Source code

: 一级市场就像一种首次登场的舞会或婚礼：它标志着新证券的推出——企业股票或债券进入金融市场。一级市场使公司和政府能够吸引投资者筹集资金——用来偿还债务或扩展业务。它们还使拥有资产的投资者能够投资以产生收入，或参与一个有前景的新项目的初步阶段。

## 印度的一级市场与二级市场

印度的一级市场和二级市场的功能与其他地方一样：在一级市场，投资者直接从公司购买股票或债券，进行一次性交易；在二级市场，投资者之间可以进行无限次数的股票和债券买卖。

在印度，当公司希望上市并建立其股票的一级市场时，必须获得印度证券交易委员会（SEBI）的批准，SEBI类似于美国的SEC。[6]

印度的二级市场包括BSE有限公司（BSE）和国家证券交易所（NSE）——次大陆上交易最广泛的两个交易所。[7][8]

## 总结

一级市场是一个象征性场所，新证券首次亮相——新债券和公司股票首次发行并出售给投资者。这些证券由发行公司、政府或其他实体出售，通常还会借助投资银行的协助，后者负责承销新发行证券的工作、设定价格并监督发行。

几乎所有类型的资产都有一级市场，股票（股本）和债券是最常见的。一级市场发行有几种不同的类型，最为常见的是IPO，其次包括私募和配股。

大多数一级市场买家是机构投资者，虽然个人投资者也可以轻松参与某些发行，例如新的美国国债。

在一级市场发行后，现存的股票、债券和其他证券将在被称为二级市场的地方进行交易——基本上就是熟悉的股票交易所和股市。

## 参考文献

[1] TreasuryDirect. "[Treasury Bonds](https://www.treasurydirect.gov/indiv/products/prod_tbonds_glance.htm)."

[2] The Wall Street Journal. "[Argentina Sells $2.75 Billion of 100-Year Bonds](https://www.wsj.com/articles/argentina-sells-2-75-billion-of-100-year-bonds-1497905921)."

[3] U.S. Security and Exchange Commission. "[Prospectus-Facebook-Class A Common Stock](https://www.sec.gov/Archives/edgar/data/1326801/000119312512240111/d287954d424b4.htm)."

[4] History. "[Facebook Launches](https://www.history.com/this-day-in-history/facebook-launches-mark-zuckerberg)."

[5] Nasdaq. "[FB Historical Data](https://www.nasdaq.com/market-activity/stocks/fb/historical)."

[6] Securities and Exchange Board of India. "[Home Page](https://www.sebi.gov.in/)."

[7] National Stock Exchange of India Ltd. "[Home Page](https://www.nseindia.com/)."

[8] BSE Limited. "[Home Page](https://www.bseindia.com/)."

WHAT IS REQUIRED: Return every one of the entries above line for line, with no changes at all.

EXERCISE SOLUTION:
Source code

: 一级市场就像一种首次登场的舞会或婚礼：它标志着新证券的推出——企业股票或债券进入金融市场。一级市场使公司和政府能够吸引投资者筹集资金——用来偿还债务或扩展业务。它们还使拥有资产的投资者能够投资以产生收入，或参与一个有前景的新项目的初步阶段。

## 印度的一级市场与二级市场

印度的一级市场和二级市场的功能与其他地方一样：在一级市场，投资者直接从公司购买股票或债券，进行一次性交易；在二级市场，投资者之间可以进行无限次数的股票和债券买卖。

在印度，当公司希望上市并建立其股票的一级市场时，必须获得印度证券交易委员会（SEBI）的批准，SEBI类似于美国的SEC。[6]

印度的二级市场包括BSE有限公司（BSE）和国家证券交易所（NSE）——次大陆上交易最广泛的两个交易所。[7][8]

## 总结

一级市场是一个象征性场所，新证券首次亮相——新债券和公司股票首次发行并出售给投资者。这些证券由发行公司、政府或其他实体出售，通常还会借助投资银行的协助，后者负责承销新发行证券的工作、设定价格并监督发行。

几乎所有类型的资产都有一级市场，股票（股本）和债券是最常见的。一级市场发行有几种不同的类型，最为常见的是IPO，其次包括私募和配股。

大多数一级市场买家是机构投资者，虽然个人投资者也可以轻松参与某些发行，例如新的美国国债。

在一级市场发行后，现存的股票、债券和其他证券将在被称为二级市场的地方进行交易——基本上就是熟悉的股票交易所和股市。

## 参考文献

[1] TreasuryDirect. "[Treasury Bonds](https://www.treasurydirect.gov/indiv/products/prod_tbonds_glance.htm)."

[2] The Wall Street Journal. "[Argentina Sells $2.75 Billion of 100-Year Bonds](https://www.wsj.com/articles/argentina-sells-2-75-billion-of-100-year-bonds-1497905921)."

[3] U.S. Security and Exchange Commission. "[Prospectus-Facebook-Class A Common Stock](https://www.sec.gov/Archives/edgar/data/1326801/000119312512240111/d287954d424b4.htm)."

[4] History. "[Facebook Launches](https://www.history.com/this-day-in-history/facebook-launches-mark-zuckerberg)."

[5] Nasdaq. "[FB Historical Data](https://www.nasdaq.com/market-activity/stocks/fb/historical)."

[6] Securities and Exchange Board of India. "[Home Page](https://www.sebi.gov.in/)."

[7] National Stock Exchange of India Ltd. "[Home Page](https://www.nseindia.com/)."

[8] BSE Limited. "[Home Page](https://www.bseindia.com/)."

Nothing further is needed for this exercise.